Restoration Systems featured in Triangle Business Journal

Surprisingly perhaps, over seventeen years in business RS has never had a “business” article written about our firm. We have had specific projects covered as ecological interest stories, and even some controversy, but never a word in the business pages or the local biz journal.

But last year we decided finally to show some leg and entered the Triangle Business Journal’s ‘Fast Fifty’ growing companies competition. We were surprised (to say the least if you saw us jumping up and down) to place….drum roll please….#2!!

One thing led to another and RS was the featured company in TBJ this week. Considering how dynamic and prosperous our region is, it is a genuine thrill to be covered so well in these pages. Amanda Hoyle did a great job and we look forward to providing her — and you — more frequent updates regarding our progress as a business.
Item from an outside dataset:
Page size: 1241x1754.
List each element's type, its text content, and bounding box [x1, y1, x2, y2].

A business that banks on regulations by Restoration Systems, LLC

A business that banks on regulations

Friends since high school and college, George Howard and John Preyer are used to the confused looks they often get when they explain the business model of Restoration Systems LLC, the company they started together in 1998.

The company specializes in environmental mitigation banking, a field of business that didn’t exist before 1995. That was the year that the federal guidelines for mitigation banks were established as a compromise option under the Clean Water Act of 1973, the federal government’s primary law governing water pollution.
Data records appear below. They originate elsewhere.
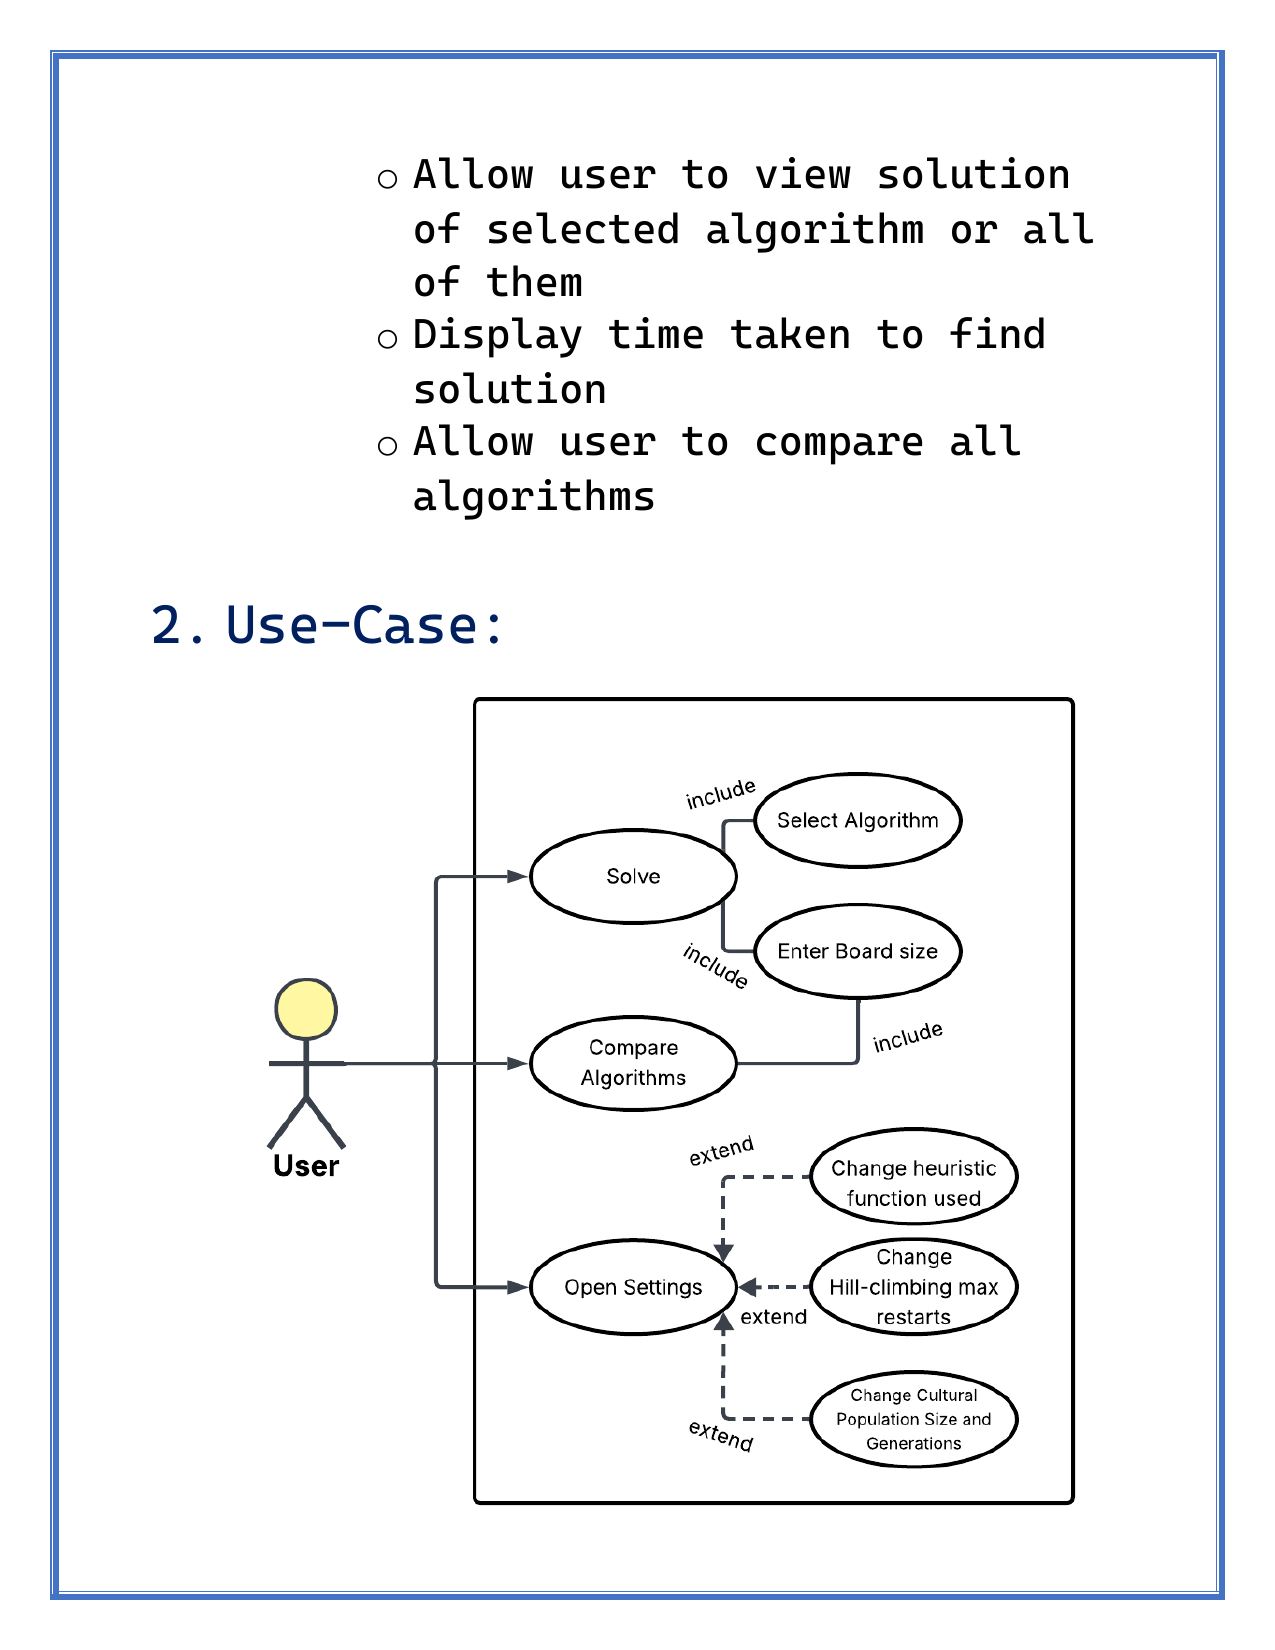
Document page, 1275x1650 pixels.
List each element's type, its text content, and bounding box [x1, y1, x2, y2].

picture [231, 661, 1110, 1540]
list Allow user to compare all algorithms [375, 417, 1125, 520]
text Use-Case: [150, 593, 1125, 656]
list Display time taken to find solution [375, 309, 1125, 413]
list Allow user to view solution of selected algorithm or all of them [375, 150, 1125, 306]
Former U.S. Sen. Lauch Faircloth, R-NC, then a member of the Committee on Environment and Public Works, helped craft the federal guidance for mitigation banking. And John Preyer, at the time, was serving as his legislative director.

And to that, a niche industry – and a business plan for Restoration Systems – was born.

Mitigation banks offer a third alternative that didn’t exist before for developers of roads, utilities and buildings that might be doing damage to a nearby water resource, such as a stream or wetland.

If trying to qualify for an environmental permit, a property owner or developer must:

1) Avoid the protected property altogether if possible;
2) Minimize the potential damage or impact to the property; and
3) When all else fails, mitigate.

“And in that order,” Preyer says.

“We come in at the end of the day, after they have already worked to avoid and minimize,” he says. “If you are looking for a positive environmental outcome, we are doing it.”

Restoration Systems proactively finds and buys conservation easements from property owners for the purpose of restoring streams and wetlands or protecting threatened species from the future encroachment of development and growth. Once a project has been signed off on by both federal and state agencies, the company sets up a mitigation bank, or a system in which to sell “credits” or pieces of a restored stream or wetland to help make up for any damage that might be done to a nearby water resource from another construction project. Credits can cost $14,000 each, or it might be cheaper if it’s a large transaction. The company also manages restoration projects on behalf of government partners or companies that don’t have to be sold through a mitigation bank.

Preferably, Howard says, the impacted projects “share the raindrop” with the stream or wetland property so that the damaged and the improved property impact the same body of water.

Mitigation banking is usually a last-ditch option for builders, but it’s a a growing industry that Restoration Systems is helping take nationwide.

It’s also one of the most-regulated industries in the environmental market, Howard says.

“Developers don’t want to have to pay for credits. Conservation interests don’t want development there in the first place. We have to answer to everybody,” he says. “It’s the good guys and the bad guys these days, and we like being the good guys.”

Restoration Systems is currently overseeing 50 mitigation banks and restoration sites in nine states, with a majority of them in North Carolina. It has restoration sites within the Falls Lake watershed in Raleigh and along the Cape Fear River watershed in southeastern counties.

In Texas, the company has partnered with Morehead Capital Management, a Raleigh-based hedge fund, and a Texas land trust to restore more than 20 miles of streams on the Katy Prairie near Houston. The project is the largest permitted stream mitigation bank in the U.S.

Restoration Systems is also a lead partner in the sale of off-set credits to companies in the wind, oil and energy industries across the Southern Great Plains.

Howard shows from a aerial map the desolate lands in northern Texas, Oklahoma and Kansas that Restoration Systems has invested in to preserve sufficient grassland habitats for the lesser prairie chicken, a threatened species whose population has dwindled to around 17,000 birds in recent years.

This breed of bird is particularly sensitive to things that are taller than its grassy habitat – like the oil rigs that dot the landscape of the Southern Great Plains.

“They don’t like anything over three feet tall, or they’ll stop mating,” Howard explains,

Since the company was founded, the partners estimate the company has sold about $110 million in credit inventory in fits and starts over the years. It brought in about $20 million in revenue in 2014, mostly from the sale of mitigation bank credits, which was up from $6 million in revenue in 2012, according to Chief Financial Officer Buzz Floyd.

“With these bigger projects, we’ve caught the eye of national investment firms, and the deals are getting more sophisticated,” Floyd says.

Their goal moving forward is to smooth out that revenue stream and keep a more stable inventory of credits to sell in the parts of the country where demand is expected to grow.

“We are all about regulation in our business,” Howard says. “It creates our business.”